→ **PASSAGE FOR REVIEW**
*** Block opens ***

Documentation
The main purposes of medical record documentation are to ensure optimal patient care and to communicate appropriate and important information about the patient with other care providers.
For transport services, continuity and communication are vital to the safety and well-being of patients as they transition from one system and/or group of providers to another. The documentation provides an ongoing history of the patient's course through the presentation, hospital treatment, and transfer to the next medical providers and location.Additional functions of documentation are to provide a long-term record of the care given and evidence of regulatory compliance. A well- charted, complete record provides factual information for quality review and can help refresh one's memory for future testimony. Lawsuits, external inquiries, and, ultimately, trials typically occur several years after the events that form the basis of a claim or review. The medical record is permanent and may be considered, fairly or unfairly, a marker of the quality of care provided at the time of the event. It generally proves to be a touchstone for the credibility of all aspects of the case or issue.

*** Block closes ***

→ **SOURCE INFORMATION**
*** Block opens ***

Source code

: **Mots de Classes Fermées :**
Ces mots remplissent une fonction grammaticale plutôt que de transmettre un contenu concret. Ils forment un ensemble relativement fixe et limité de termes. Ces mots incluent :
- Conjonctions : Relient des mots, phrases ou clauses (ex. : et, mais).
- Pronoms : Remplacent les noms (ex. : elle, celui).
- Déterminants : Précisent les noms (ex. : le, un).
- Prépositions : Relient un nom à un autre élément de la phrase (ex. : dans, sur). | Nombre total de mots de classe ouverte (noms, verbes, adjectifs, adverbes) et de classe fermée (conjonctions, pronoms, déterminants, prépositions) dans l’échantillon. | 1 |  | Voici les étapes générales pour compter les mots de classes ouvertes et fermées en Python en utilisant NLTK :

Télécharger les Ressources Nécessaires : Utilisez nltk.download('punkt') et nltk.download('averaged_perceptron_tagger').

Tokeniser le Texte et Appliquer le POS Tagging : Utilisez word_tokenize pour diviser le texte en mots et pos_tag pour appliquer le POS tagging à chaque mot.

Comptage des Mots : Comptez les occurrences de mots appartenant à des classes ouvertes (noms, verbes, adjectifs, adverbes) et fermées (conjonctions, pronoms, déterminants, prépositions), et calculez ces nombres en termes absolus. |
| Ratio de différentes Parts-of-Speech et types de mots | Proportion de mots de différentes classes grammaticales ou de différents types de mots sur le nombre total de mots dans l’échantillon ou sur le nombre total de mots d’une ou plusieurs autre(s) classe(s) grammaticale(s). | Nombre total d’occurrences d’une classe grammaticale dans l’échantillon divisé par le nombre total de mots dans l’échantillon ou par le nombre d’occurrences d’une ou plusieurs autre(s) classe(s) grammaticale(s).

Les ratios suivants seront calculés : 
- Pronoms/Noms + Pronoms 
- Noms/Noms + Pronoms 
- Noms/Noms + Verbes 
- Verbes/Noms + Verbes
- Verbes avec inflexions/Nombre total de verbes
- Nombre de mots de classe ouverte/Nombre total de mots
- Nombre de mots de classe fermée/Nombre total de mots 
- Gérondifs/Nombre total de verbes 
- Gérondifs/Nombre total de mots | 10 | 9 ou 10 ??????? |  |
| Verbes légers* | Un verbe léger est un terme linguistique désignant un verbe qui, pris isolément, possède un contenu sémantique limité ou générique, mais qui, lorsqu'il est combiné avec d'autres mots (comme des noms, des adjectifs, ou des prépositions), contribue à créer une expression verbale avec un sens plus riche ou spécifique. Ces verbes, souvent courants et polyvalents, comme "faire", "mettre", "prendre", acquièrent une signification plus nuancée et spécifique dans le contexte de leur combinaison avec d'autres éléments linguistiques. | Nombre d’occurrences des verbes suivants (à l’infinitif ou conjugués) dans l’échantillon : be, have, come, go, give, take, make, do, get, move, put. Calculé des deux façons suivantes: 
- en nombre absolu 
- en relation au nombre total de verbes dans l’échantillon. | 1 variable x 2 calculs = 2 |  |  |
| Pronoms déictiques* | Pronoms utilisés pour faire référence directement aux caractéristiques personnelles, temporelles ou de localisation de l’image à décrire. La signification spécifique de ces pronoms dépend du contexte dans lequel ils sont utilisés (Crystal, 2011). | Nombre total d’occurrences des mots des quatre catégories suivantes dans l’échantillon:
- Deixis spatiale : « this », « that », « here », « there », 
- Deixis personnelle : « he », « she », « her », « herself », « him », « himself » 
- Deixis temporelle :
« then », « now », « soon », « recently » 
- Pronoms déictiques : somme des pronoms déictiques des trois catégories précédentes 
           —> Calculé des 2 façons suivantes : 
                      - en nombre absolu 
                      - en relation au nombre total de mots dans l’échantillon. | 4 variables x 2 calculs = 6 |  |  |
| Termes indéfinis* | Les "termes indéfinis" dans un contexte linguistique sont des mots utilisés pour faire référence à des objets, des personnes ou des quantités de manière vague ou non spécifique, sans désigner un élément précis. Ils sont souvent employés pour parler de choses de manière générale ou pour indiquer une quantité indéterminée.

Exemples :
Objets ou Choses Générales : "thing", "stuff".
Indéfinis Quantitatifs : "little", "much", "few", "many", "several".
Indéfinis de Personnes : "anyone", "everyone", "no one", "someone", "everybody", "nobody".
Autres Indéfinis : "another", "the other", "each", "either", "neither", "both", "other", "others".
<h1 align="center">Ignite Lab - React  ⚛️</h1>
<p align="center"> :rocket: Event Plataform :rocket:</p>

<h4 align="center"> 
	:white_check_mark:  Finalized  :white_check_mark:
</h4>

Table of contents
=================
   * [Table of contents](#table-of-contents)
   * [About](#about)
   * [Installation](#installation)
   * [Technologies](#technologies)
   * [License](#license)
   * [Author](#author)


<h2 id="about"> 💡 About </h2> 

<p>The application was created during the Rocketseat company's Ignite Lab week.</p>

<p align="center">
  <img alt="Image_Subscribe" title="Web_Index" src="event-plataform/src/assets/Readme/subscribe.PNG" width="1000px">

*** Block closes ***

→ **EXPLORE THE MATERIAL**
- a) According to the text on documentation, what are the main purposes of medical record documentation?
- b) Rewrite the paragraph of the text on documentation that begins "For transport services" as a bulleted list, keeping its main facts.

→ **SOLUTIONS IN ORDER**
- a) To ensure optimal patient care and to communicate appropriate and important information about the patient with other care providers.

- b)
- In transport services, continuity and communication are vital to patient safety and well-being as patients move from one system or group of providers to another.
- Documentation gives an ongoing history of the patient's course, from presentation through hospital treatment to transfer to the next medical providers and location.
- It also provides a long-term record of the care given and evidence of regulatory compliance.
- A well-charted, complete record supplies factual information for quality review and can help refresh memory for future testimony.
- Lawsuits, external inquiries, and trials typically occur several years after the events behind a claim or review.
- The medical record is permanent and may be considered, fairly or unfairly, a marker of the quality of care provided at the time.
- It generally serves as a touchstone for the credibility of all aspects of the case or issue.